TEXTAUSZUG:

---

Halbwahrheiten und falsche Tatsachen über einen Beschluss zu Kreditverkäufen durch Banken
von Ulrich Wackerbarth
Ich werde nicht gerne manipuliert! Erschreckt hat mich deshalb das Editorial in der aktuellen NJW (Heft 38), zu finden hier. Da verbreitet sich ein Herr RA Flor über den Kreditverkauf durch Banken. Er kritisiert und dramatisiert eine aktuelle Entscheidung des LG Hamburg, in dem sich das Gericht der von Schimansky vertretenen Auffassung (siehe dazu hier) anschließt und die Unterwerfung unter die sofortige Zwangsvollstreckung für unwirksam hält. Der Beschluss hätte Flors Meinung nach bei Aufrechterhaltung durch den BGH „weitreichende Folgen für das Kreditgeschäft“. Offenbar glaubt er, weitreichende Folgen sprechen per se gegen verbraucherschützende Entscheidugnen. Der Argumentationswert solcher Entscheidungsfolgenabschätzung ist gleich Null. Natürlich lässt der bei Mayer Brown beschäftigte Jurist auch jede Interessenabwägung vermissen. Flor behauptet einfach: „Mit der Übertragung der Sicherheiten samt Zwangsvollstreckungsunterwerfung auf einen Finanzinvestor entsteht kein erhebliches Missbrauchspotenzial.“ Punkt. Basta. Begründung: Das Zivilrecht und Zivilprozessrecht reichten zum Schutz aus. Genau, so möchte man sagen, und auf welche Weise das Zivilrecht vor dem durchaus vorhandenen Missbrauchspotenzial schützen kann, hat das LG in seiner Entscheidung dargestellt. Das alles kann man aber natürlich sehen wie man will.
Es geht aber nicht an, dass Herr Rechtsanwalt Flor den Richtern des LG Hamburg Aussagen in den Mund legt, die diese überhaupt nicht gemacht haben.

---

BEREITGESTELLTE DATEN:
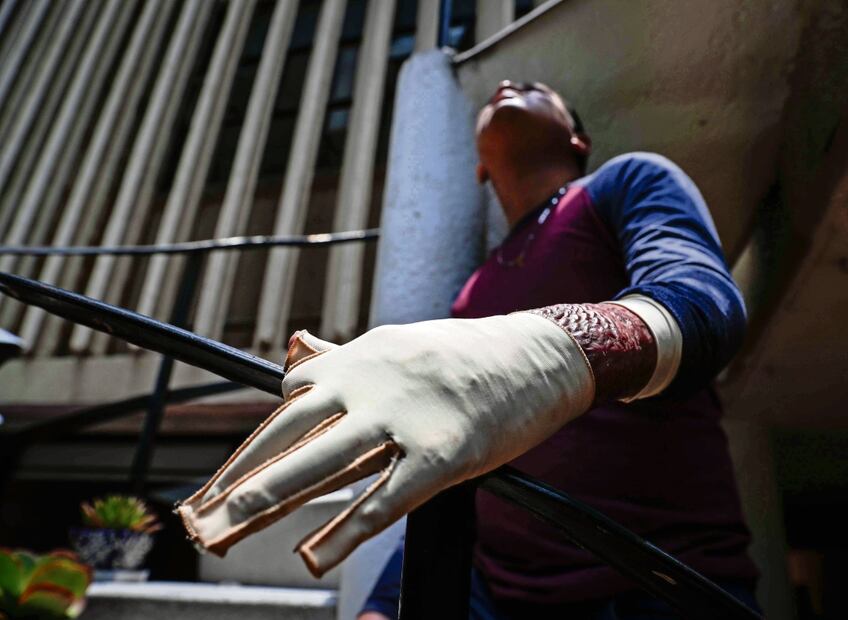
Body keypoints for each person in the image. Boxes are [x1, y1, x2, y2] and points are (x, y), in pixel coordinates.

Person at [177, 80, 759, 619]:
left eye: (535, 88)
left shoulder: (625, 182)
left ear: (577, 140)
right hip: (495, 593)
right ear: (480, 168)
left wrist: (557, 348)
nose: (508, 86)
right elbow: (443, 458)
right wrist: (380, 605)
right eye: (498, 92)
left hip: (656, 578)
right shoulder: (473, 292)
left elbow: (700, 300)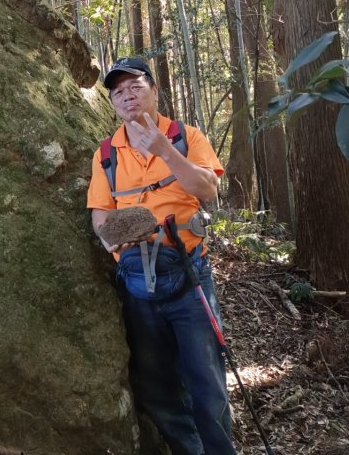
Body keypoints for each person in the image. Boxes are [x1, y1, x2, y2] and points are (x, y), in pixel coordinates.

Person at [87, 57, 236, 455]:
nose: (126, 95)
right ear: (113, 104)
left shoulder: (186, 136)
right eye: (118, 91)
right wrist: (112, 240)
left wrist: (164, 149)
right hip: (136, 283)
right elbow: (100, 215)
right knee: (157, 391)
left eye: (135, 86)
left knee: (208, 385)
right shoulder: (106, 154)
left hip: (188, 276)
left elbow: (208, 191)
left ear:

---

AUFGABE:
Setze den Textauszug über den Beschluss des LG Hamburg zu Kreditverkäufen durch Banken im selben Ton nach seinem letzten Satz fort.

ANTWORT:
„Etwaige Schadensersatzansprüche wegen missbräuchlichen Verhaltens müssten unberücksichtigt bleiben, da solche Ansprüche gegen eine möglicherweise im Ausland ansässige Gesellschaft ohne wesentliche Substanz kaum durchsetzbar seien.“
Das LG Hamburg hat indessen in seinem Beschluss an keiner Stelle von einer möglicherweise im Ausland ansässigen Gesellschaft ohne wesentliche Substanz gesprochen. Wer das nicht glaubt, kann sich hier davon überzeugen
Es geht noch weiter: Ein Argument des LG Hamburg für seine Auffassung ist: Finanzinvestoren sind keine Banken und unterliegen nicht wie diese gem. § 6 KWG der staatlichen Aufsicht. Dazu muss man wissen, dass die staatliche Aufsicht und das KWG u.a. die Eigenkapitalausstattung und die Zahlungsfähigkeit der Bank sichern. Vor Mißbrauch wird sie sich hüten, weil daraus folgende Schadensersatzansprüche gegen sie gute Aussicht auf Durchsetzung haben. Bei nicht dem KWG unterliegenden Finanzinvestoren sieht das anders aus. Deshalb argumentiert das Gericht, bei Finanzinvestoren sei die Durchsetzbarkeit von Ersatzansprüchen nicht in der gleichen Weise gesichert wie bei Banken.
Gut nachvollziehbar oder?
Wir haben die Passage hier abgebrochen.